Forget takeout! I’m dishing up the Pad Thai of your dreams, perfect for nights when cooking feels like a chore. This ain’t your average recipe – it’s packed with fresh, vibrant flavors that’ll blow your taste buds away.
Let’s be real, restaurant Pad Thai can be hit-or-miss. Questionable ingredients, oily messes, and flavor inconsistency? No thanks! I embarked on a mission to create the ultimate homemade Pad Thai, and let me tell you, it’s life-changing (and way cheaper!).
Here’s the secret sauce (literally): Ditch the store-bought stuff loaded with hidden nasties. Instead, I found this amazing YAI’S THAI sauce at Whole Foods – it’s like a flavor party in a bottle! Plus, a touch of Wok Mei Oyster Sauce adds an umami depth you won’t believe. Trust me, your taste buds will thank you.
This recipe is the perfect balance of fresh and authentic, made with love in your own kitchen. You won’t just taste the difference, you’ll feel it – no more sluggish post-Pad Thai coma!
Ready to unleash your inner Pad Thai pro? Swipe up for the recipe and get ready to experience Pad Thai bliss!
Don’t forget to top it with your favorite crunchy toppings – peanuts, scallions, basil, cilantro, the works!
Ingredients
(Serves 4)
- 5.0 oz Thai dry rice noodles, about 3mm
- 1 lb 20 oz boneless, skinless chicken breasts, sliced into small strips with a bit of salt
- 4 Tbsp olive oil
- 1 red bell pepper, rinsed, seedless and sliced into strips
- ½ green bell pepper
- ½ cup extra firm organic tofu, cut into small sticks 3cm (1¼ in)

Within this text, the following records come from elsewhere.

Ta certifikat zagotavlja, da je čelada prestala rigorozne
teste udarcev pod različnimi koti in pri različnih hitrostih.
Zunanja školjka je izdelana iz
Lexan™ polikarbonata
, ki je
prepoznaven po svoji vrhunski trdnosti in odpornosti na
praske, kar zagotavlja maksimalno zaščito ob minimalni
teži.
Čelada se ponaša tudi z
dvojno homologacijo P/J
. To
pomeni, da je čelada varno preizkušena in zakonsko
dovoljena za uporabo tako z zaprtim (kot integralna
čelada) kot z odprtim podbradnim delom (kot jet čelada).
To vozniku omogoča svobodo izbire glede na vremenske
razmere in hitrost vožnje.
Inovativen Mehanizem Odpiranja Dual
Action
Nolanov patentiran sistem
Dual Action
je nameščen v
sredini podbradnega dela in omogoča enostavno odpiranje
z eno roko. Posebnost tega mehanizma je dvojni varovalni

- 2 cups beansprouts to the mixture
- 5 fresh green onions, white and green, rinsed and sliced
- 2 organic eggs, lightly beaten
- 1 cup YAI’s PAD THAI SAUCE (Mild), shake well the bottle before using
- ¼ cup pasta water
- 2 Tbsp of oyster sauce – I used Wok Mei sauce – here’s a site that provides a photo
- ⅓ cup fresh Thai basil, rinsed and cut
- ¼ cup unsalted peanuts, finely chopped or peanut sauce
- ½ cup of more beansprouts – to add in the end
- lime wedges for garnish – essential
- ground chili powder, crushed hot chili flakes or cayenne pepper – optional
- Salt to taste
How to Prepare
- Place noodles in a large glass bowl, pour over plenty of boiling water. Soak for 8 minutes, then drain in a strainer and quickly rinse under cold water. Don’t leave them sitting around for more than 5-10 minutes.
- While noodles are soaking, heat oil in a large non stick pan (or skillet) in a medium-high heat. Add chicken and sauté until most cooked through, about 4 minutes.
- Transfer to a glass bowl and set aside, leaving oil in pan. (If the pan is dry add touch of extra olive oil).
- Then add scramble eggs, when its sets, remove the cooked eggs from the pan too. You can just put the eggs in the same bowl as the chicken. This way, your Pad Thai will get nice bits of perfectly scrabble eggs at the end.
- Turn the heat down to medium-low and let the pan cool down a bit. Pour the remaining cooking oil. Add bell pepper, beansprouts, sautéing for about 1-2 minutes. Add the sauce to the mixture, oyster sauce, salt and pasta water, add the drained noodles into the pan. Turn the heat back up to medium-high. Toss everything together with a silicone spoon.
- The moment the sauce begins to simmer, add the chicken and egg back into the pan including, tofu, basil and continue stirring for about 1-2 minutes.
- Serve warm with the extra beansprouts, topped with peanuts, extra basil, lime and optional red pepper if you like bit spicy.
Notes
I found a great Pad Thai Sauce from ‘YAI’s THAI’ at my local Whole Foods Market. I didn’t see this type of sauce at any of my local Asian store. It’s a mild sauce that contains ingredients that we are familiar with, such as: “Tomato puree, garlic, soy sauce, water, soybeans, rice, salt, shallots, coconut palm sugar, tamarind paste, lime juice, sea salt, white vinegar, fish sauce, anchovies sea salt, paprika, tapioca starch, Thai chilis.” This type of sauce is perfect if you don’t feel like making your own.
Also to enhance the flavor of this Pad Thai dish, I added 2 Tablespoons of Oyster sauce from Wok Mei. It’s GMO free and the only sauce I found that includes at least Oyster Extract.
Pad Thai is made with flat, dried, rice noodles which can be found in every supermarket. I recommend AROY-D dry, gluten-free noodles (3mm), as these have less of a chance of breaking during the process of soaking and stir frying.
Peanuts, roasted myself, are not only cheaper, but also taste better … just a thought.